An einem anderen Abend gab's durchgeknallte Pizza mit verbotenen Zutaten: getrocknete Tomaten, Walnüsse und eine griechische Joghurtsoße, die Broccolino an den Griff der Badezimmertür gehängt hatte. „Javier, ich fühl mich wie wieder 50“, lachte Manolo. „Wobei ich glaub, ich hab an den Walnüssen einen Zahn gelassen.“ „Egal“, sagte Magdalena, „morgen machen wir Zitronen-Avocado-Zahnpasta-Creme.“
Broccolino blieb wachsam, leckte Pesto-Deckel sauber und verteilte afrikanische Gewürze, tropische Früchte und kunterbunte Schweizer Schokolade an die absurdesten Orte: in Hausschuhe, Medikamentenschachteln und hinter die Bilder im Flur. Javier rief eines Nachmittags: „Wer hat mir Schokocreme auf die Unterhosen geschmiert?“ – „Der Koch mit den Badelatschen“, sagte Pepita, die inzwischen mit den Magikitos befreundet war.
Jedes Frühstück brachte eine neue Idee, und bald fanden die Clubtreffen zu den schrägsten Uhrzeiten statt. Eines Morgens um vier brutzelte Javier Tortillas, während Magdalena zwischen einem Gähnen und dem nächsten Guacamole rührte. Pepita sagte: „Ich weiß nicht mehr, wann ich das letzte Mal geschlafen habe, aber ganz ehrlich: egal.“ Javiers Zimmer war zum improvisierten Lager geworden. Sie lachten, kochten verrückte Rezepte und erzählten Geschichten aus der Kindheit. Das Essen brachte ihnen ein Stück Jugend zurück – und eine neue Freundschaft.
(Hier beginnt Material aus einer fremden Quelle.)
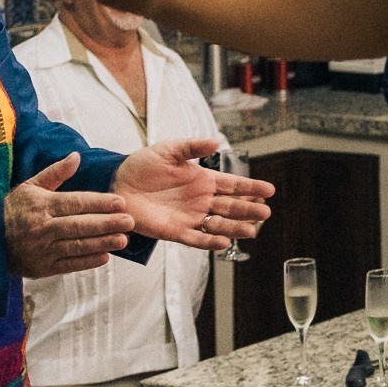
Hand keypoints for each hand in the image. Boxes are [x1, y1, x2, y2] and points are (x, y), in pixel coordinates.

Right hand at [3, 154, 132, 278]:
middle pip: (79, 225)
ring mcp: (42, 249)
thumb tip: (76, 156)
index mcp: (42, 205)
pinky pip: (68, 265)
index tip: (121, 202)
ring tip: (123, 240)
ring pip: (77, 246)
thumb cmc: (14, 210)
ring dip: (102, 243)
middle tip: (129, 222)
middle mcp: (42, 228)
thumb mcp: (30, 186)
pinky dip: (87, 262)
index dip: (99, 203)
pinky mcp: (42, 268)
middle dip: (106, 223)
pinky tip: (105, 256)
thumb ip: (56, 173)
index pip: (75, 203)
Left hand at [111, 138, 274, 249]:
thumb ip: (192, 147)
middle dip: (249, 210)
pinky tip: (223, 242)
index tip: (270, 190)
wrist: (118, 184)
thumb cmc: (143, 165)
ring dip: (234, 228)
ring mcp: (190, 217)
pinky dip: (209, 242)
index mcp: (203, 180)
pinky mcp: (175, 231)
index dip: (251, 188)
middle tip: (265, 213)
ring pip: (218, 225)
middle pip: (231, 207)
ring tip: (251, 231)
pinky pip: (196, 239)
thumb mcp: (169, 150)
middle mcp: (201, 200)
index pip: (233, 185)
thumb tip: (216, 144)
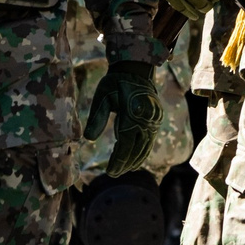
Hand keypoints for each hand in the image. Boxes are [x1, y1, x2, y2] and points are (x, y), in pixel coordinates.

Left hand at [84, 62, 162, 176]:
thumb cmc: (116, 83)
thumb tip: (88, 138)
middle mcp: (147, 120)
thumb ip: (97, 117)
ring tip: (123, 170)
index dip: (119, 160)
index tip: (110, 172)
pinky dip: (142, 152)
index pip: (126, 144)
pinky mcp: (155, 121)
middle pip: (137, 148)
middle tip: (114, 174)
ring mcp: (153, 121)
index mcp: (133, 115)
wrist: (136, 70)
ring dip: (135, 160)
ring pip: (145, 146)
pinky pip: (149, 141)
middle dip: (125, 163)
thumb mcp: (102, 96)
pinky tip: (134, 160)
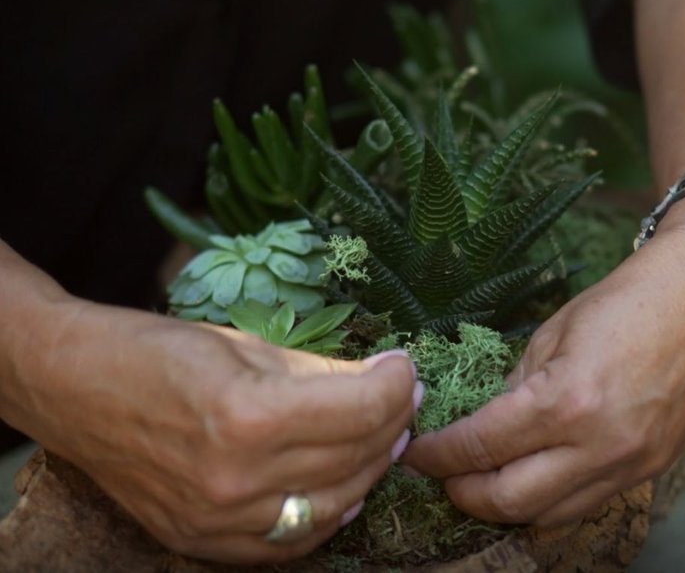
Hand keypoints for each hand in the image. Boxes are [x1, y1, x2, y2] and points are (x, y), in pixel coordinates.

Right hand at [2, 295, 418, 562]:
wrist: (75, 388)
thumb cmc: (156, 352)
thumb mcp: (247, 346)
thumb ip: (320, 372)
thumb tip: (381, 381)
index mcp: (249, 416)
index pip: (359, 410)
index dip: (396, 385)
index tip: (405, 367)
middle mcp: (238, 478)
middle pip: (353, 457)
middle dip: (391, 420)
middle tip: (402, 395)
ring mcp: (220, 519)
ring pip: (333, 504)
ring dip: (370, 467)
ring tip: (383, 433)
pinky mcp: (203, 540)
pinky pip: (290, 543)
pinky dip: (328, 515)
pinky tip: (347, 486)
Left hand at [403, 195, 684, 525]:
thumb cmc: (630, 299)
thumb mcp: (555, 332)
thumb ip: (516, 386)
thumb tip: (482, 426)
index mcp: (567, 401)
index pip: (481, 446)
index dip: (437, 454)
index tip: (414, 452)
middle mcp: (600, 446)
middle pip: (507, 500)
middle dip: (461, 491)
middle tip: (441, 472)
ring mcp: (631, 465)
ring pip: (548, 516)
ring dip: (504, 504)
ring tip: (481, 479)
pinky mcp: (652, 469)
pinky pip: (587, 505)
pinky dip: (550, 502)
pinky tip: (533, 479)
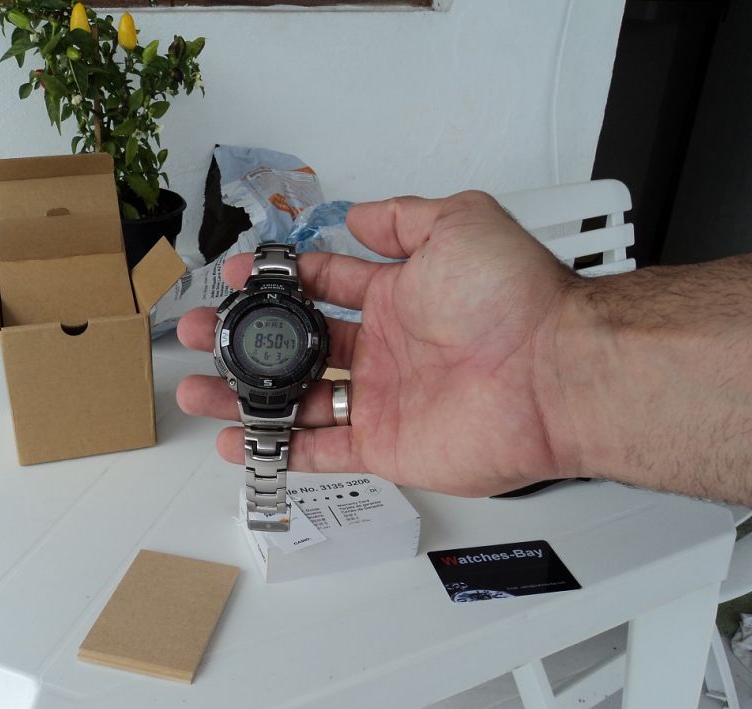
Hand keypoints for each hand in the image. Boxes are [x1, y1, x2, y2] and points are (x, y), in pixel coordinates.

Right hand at [176, 192, 580, 495]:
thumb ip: (402, 218)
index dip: (274, 281)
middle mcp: (385, 348)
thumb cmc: (515, 300)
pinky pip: (319, 449)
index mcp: (397, 297)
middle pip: (296, 345)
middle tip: (200, 335)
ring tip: (198, 391)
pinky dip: (277, 449)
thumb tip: (360, 215)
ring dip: (244, 396)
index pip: (320, 286)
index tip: (236, 278)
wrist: (553, 374)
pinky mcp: (385, 446)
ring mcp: (382, 399)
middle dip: (243, 339)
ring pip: (296, 399)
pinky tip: (238, 442)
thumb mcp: (458, 223)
Eines Tages tauchte die Heimleiterin auf, angelockt von einem wahnsinnig guten Duft. Zack, stand sie in der Tür. Alle erstarrten. „Was passiert hier?“, fragte sie streng. „Wir feiern Magdalenas 105. Geburtstag“, improvisierte Javier sofort. „Ich bin erst 89“, protestierte sie beleidigt.
Dann reichte er der Leiterin einen Teller mit unwiderstehlichem Brokkolisalat und knusprigen kleinen Baconwürfeln. Nach einem Bissen lächelte sie überrascht. „Ich glaube, wir müssen den Speiseplan hier neu denken. Und ich brauche bitte eine Kopie von diesem Buch.“
Aus seinem Eckchen grinste Broccolino zufrieden, biss in ein Stück Pizza aus seiner Tasche und wischte sich die Hände an der Schürze ab. Wieder mal hatte er bewiesen, dass ein bisschen Küchenzauber sogar den müdesten Herzen den Funken zurückgeben kann.